Work instructions:
A) Answer these from the OSGi configuration text:
(i) Which config admin implementation has the writer actually used?
(ii) What configuration-pid is assumed for the consumer component?
(iii) Which service property does the resulting SocketFactory component get?
B) Repeat the OSGi configuration text between "1. add configuration-pid" and "the felix one.", inclusive.
C) Pick up the OSGi configuration text after its last sentence and continue it.

Given text:
↓
I think your use of service properties to identify or distinguish between the SocketFactory instances and target properties on the consuming component to determine which one is used is the right approach, but I recommend doing it with configurations rather than multiple component xml's per implementation class. I'm not quite clear how many implementation classes for the SocketFactory or consumer you have. To illustrate I'm going to assume one each.

Instead of copying the component xml and modifying the properties there, you can use configuration of DS components through config admin. Peter Kriens has a good explanation of DS including configuration here: http://enroute.osgi.org/services/org.osgi.service.component.html. Here are some steps that cover setting up references using configuration in more detail:

  1. add configuration-pid to your component xmls. Lets assume socketFactory for the socketFactory and consumer for the consumer.

  2. install config admin. I think both the felix and eclipse ones work fine, I've only used the felix one.

  3. In a bundle where you want to arrange for a socket factory to get started, execute some code that gets the ConfigAdmin instance and call something like

    Configuration sfc = ca.createFactoryConfiguration("socketFactory", null);
    Hashtable<String, Object> props = new Hashtable<String, Object>();
    props.put("socketType", "MyType");
    sfc.update(props);
    

If this code is in the bundle with the SocketFactory code, you can leave out the null parameter. This will result in a SocketFactory component with a socketType=MyType service property, similar to what you did with component properties.
↑
Data section:
↓
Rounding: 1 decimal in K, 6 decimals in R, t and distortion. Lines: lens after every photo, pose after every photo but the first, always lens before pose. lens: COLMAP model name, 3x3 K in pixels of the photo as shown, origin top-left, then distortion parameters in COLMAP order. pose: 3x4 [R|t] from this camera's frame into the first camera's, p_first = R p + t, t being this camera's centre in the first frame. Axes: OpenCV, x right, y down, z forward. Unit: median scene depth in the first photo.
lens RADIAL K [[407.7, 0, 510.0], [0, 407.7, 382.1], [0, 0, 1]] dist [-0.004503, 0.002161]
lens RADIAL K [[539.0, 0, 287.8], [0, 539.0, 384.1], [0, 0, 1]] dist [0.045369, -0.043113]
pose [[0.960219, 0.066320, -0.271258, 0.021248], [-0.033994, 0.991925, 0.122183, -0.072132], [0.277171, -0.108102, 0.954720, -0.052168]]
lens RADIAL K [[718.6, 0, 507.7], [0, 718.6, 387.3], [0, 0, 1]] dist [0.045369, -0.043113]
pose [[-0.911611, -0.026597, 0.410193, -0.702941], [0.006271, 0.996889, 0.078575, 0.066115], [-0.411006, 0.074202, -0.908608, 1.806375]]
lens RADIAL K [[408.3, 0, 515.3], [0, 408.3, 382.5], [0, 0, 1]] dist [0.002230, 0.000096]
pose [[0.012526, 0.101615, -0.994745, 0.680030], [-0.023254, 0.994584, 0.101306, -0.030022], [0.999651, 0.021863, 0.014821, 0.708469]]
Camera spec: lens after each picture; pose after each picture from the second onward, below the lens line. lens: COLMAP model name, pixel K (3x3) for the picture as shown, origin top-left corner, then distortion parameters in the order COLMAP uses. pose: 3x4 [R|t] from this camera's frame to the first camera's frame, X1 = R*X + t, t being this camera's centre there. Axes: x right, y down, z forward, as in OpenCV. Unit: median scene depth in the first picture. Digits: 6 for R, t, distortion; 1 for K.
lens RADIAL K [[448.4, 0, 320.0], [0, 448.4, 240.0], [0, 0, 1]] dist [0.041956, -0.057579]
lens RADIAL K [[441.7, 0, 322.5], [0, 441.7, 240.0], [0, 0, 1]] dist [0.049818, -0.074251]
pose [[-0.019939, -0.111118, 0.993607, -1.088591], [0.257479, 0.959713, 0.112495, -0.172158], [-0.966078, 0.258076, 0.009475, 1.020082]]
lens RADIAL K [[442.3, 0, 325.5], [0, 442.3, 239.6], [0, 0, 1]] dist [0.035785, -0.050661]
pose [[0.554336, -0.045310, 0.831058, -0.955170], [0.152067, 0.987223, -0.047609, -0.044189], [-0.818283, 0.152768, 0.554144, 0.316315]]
↑
Written answers:
A)
(i) The felix one.
(ii) consumer
(iii) socketType=MyType

B)
1. add configuration-pid to your component xmls. Lets assume socketFactory for the socketFactory and consumer for the consumer.

  2. install config admin. I think both the felix and eclipse ones work fine, I've only used the felix one.

C)
  1. In a bundle where you want to arrange for a consumer to be set up, do something similar but with the target filter:

    Configuration cc = ca.createFactoryConfiguration("consumer", null);
    Hashtable<String, Object> props = new Hashtable<String, Object>();
    props.put("SocketService.target", "(socketType=MyType)");
    cc.update(props);
    

This will result in a consumer component with the specified target filter.

You can perhaps alternatively struggle with e.g. felix fileinstall to install the configurations from property files. This is quite declarative but I don't have any experience with it and I've seen some people have trouble getting all the pieces lined up so it works. At work I have the luxury of using a system that works off of xml: it generates a schema from metatype, and combines an xml configuration document (conforming to the generated schema) with metatype to generate configurations. It can generate the target filter elements from e.g. nested xml. I often wish there was an open source version of this.

By the way, you might want to revisit your avoidance of the spec ds annotations. They aren't used at runtime but instead are processed by bnd when you assemble your bundle. (you are using bnd, aren't you?). Bnd will generate component.xml for the lowest possible ds version compatible with your component and it will do a lot more validation than you can do manually (at least than I can do manually).

0

You don't say which bundles Component1, 2 and 3 are in. You can use servicefactory=true to get DS to make a distinct instance of SocketService for each consuming bundle. In DS 1.3 (on Core R6), you can even use the new PrototypeServiceFactory support to make distinct instances for all consuming components. However, if you want to have complete control where some arbitrary components use the same and others use different instances of SocketFactory, then you have a problem which can be very hard to solve with DS.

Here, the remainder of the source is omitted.